Seattle Soundings: Political staying power

Just after the decisive victories last week of Jenny Durkan and Teresa Mosqueda, Interim Mayor Tim Burgess released the city’s long-awaited Growth Management Plan. The plan, two years in the making under former mayor Ed Murray, includes dramatic upzones in 27 Seattle neighborhoods of the sort that has already begun terraforming much of South Lake Union, Capitol Hill, and the University District. It not only continues but greatly expands the policies that have led to Seattle’s intertwined affordable housing and homelessness crises.

Release of the management plan was precisely timed: two days after the election (so as not to hurt candidates like Durkan) but the week before city council starts to vote on next year’s budget, and two weeks before Durkan and Mosqueda are sworn in. If the management plan becomes controversial down the road, Murray and Burgess own it, not Durkan. It’s a very narrow window for a document two years in the making.

Burgess also helpfully took another hot potato off Durkan’s table this month by announcing a tentative contract agreement with the Seattle Police Management Association, one of two police unions that have been working without a new contract for nearly four years. The lack of a new contract for nearly the entire length of SPO’s federally mandated reform process has been the single biggest impediment to those reforms. Given that every Seattle mayor involved, from Nickels to Burgess and now Durkan, has downplayed SPD’s chronic abuses, the delay also reads as another establishment move to outflank (and outlast) community pressure.

The week before the election, over a thousand opponents of the establishment approach to Seattle’s growth turned out for a city council budget hearing and to mark the second anniversary of the city’s homelessness state of emergency. Such boisterous crowds have become normal at key council sessions, and have also translated into strong electoral showings by figures like Nikkita Oliver and Kshama Sawant. But this election, it wasn’t enough.

The staggering $937,410 raised by Durkan - and the nearly as formidable $438,800 raised by Mosqueda - neither figure including significant third-party spending by labor and other PACs - is a significant reason why Seattle’s political establishment can continue with business as usual even when such policies are clearly failing lower, working, and middle class Seattleites. Cary Moon was swamped, despite her raising a respectable $347,734 in her mayoral campaign. Having the most money doesn’t always translate to electoral success, but it sure helps.
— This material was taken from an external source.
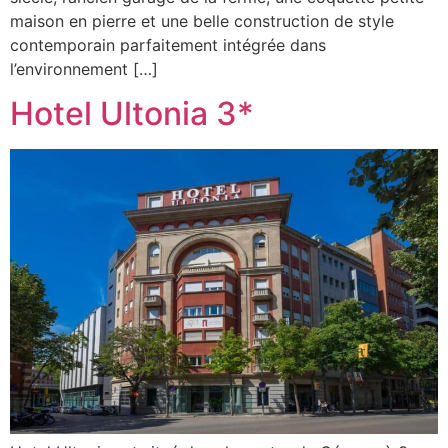
maison en pierre et une belle construction de style
contemporain parfaitement intégrée dans
l’environnement […]
Hotel Ultonia 3*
But beyond money, there’s another important dynamic here: The ability and willingness of experienced local political figures to use power effectively, and the collective inability of community activists to transcend their outsider status.

Mosqueda effectively replaces the retiring (and relatively conservative) Tim Burgess on what was already the most progressive council in modern Seattle history. A labor candidate like Mosqueda should be less sympathetic to big business than she is, but she’s still significantly to the left of Burgess. Yet on the three issues our city council has been receiving the most activist pressure on - housing, homelessness, and police reform - this month’s developments have effectively narrowed council’s policy and budget options. Activists have succeeded in drawing attention to their issues, and even have some successes to point to (e.g., minimum wage and tenant reforms). But in the big picture, Amazon and other big employers still get what they want, developers continue to get richer as housing costs skyrocket, more and more people live on the streets, and whole communities still don’t trust SPD. It’s hard in the new Durkan era to see any of those baseline realities changing any time soon.

Despite all that money and community activism, turnout in this year’s election was anemic. In 2013, nearly 40,000 more votes were cast county-wide than this year despite the county’s explosive population growth over the last four years. Chances are good that one of the reasons for this year’s depressed turnout is the number of civically engaged, long-term residents who’ve had to move to more affordable locations elsewhere - and who’ve been replaced by new residents with no real connection to local politics.

Our population growth, and exodus, shows no signs of slowing down. By 2019, when all seven district council seats are up for election, some of those new voters will be more invested in local elections. Whether their votes move Seattle more to the left or the center will play a large factor in what the last two years of Durkan’s term look like. If community activists want a seat at the table as Seattle grows in size and wealth, they’d better figure out how to not just protest, but to organize in a way that wields real power. The roadblocks to their vision of a more equitable and affordable city aren’t going away any time soon.


Editor’s note: The Seattle City Council has passed the police contract with the police management union.